▶ [The task]: Reproduce the part of the listing that opens with the line containing "Transfer to John Cabot University in Rome" and closes with the line containing "verified reviews", replacing "John Cabot University" with "JCU" wherever it occurs and leaving everything else unchanged. Leave the pictures out of your answer.

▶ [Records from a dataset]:
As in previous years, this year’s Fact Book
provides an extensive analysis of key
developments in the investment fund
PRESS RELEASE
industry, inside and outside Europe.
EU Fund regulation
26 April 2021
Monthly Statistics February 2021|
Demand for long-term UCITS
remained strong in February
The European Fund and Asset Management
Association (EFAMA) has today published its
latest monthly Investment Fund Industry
---
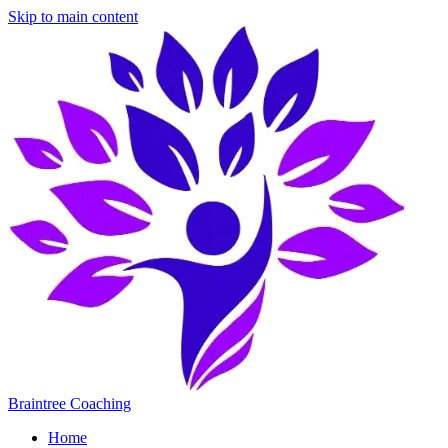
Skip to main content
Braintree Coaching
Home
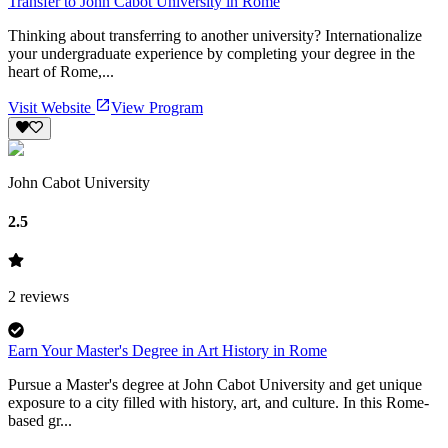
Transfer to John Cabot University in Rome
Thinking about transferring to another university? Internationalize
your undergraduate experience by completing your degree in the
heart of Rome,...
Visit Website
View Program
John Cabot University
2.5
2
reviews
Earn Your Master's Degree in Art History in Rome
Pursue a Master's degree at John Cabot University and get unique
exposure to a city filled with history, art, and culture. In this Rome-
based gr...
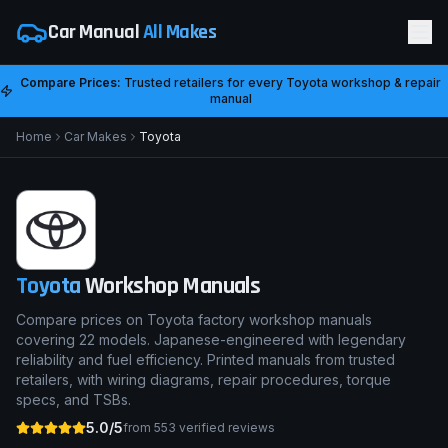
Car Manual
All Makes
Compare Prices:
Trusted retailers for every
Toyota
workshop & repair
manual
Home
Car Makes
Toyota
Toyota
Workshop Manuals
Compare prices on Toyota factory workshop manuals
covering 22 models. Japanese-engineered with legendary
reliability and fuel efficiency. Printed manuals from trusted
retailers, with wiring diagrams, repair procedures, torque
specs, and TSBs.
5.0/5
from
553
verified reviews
==
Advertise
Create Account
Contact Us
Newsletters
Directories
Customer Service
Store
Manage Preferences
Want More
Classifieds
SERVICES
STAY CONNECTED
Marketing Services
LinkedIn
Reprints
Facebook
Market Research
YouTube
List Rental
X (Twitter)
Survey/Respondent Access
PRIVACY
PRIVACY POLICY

▶ [Answer]:
Transfer to JCU in Rome
Thinking about transferring to another university? Internationalize
your undergraduate experience by completing your degree in the
heart of Rome,...
Visit Website
View Program
JCU
2.5
2
reviews
Earn Your Master's Degree in Art History in Rome
Pursue a Master's degree at JCU and get unique
exposure to a city filled with history, art, and culture. In this Rome-
based gr...
Car Manual
All Makes
Compare Prices:
Trusted retailers for every
Toyota
workshop & repair
manual
Home
Car Makes
Toyota
Toyota
Workshop Manuals
Compare prices on Toyota factory workshop manuals
covering 22 models. Japanese-engineered with legendary
reliability and fuel efficiency. Printed manuals from trusted
retailers, with wiring diagrams, repair procedures, torque
specs, and TSBs.
5.0/5
from
553
verified reviews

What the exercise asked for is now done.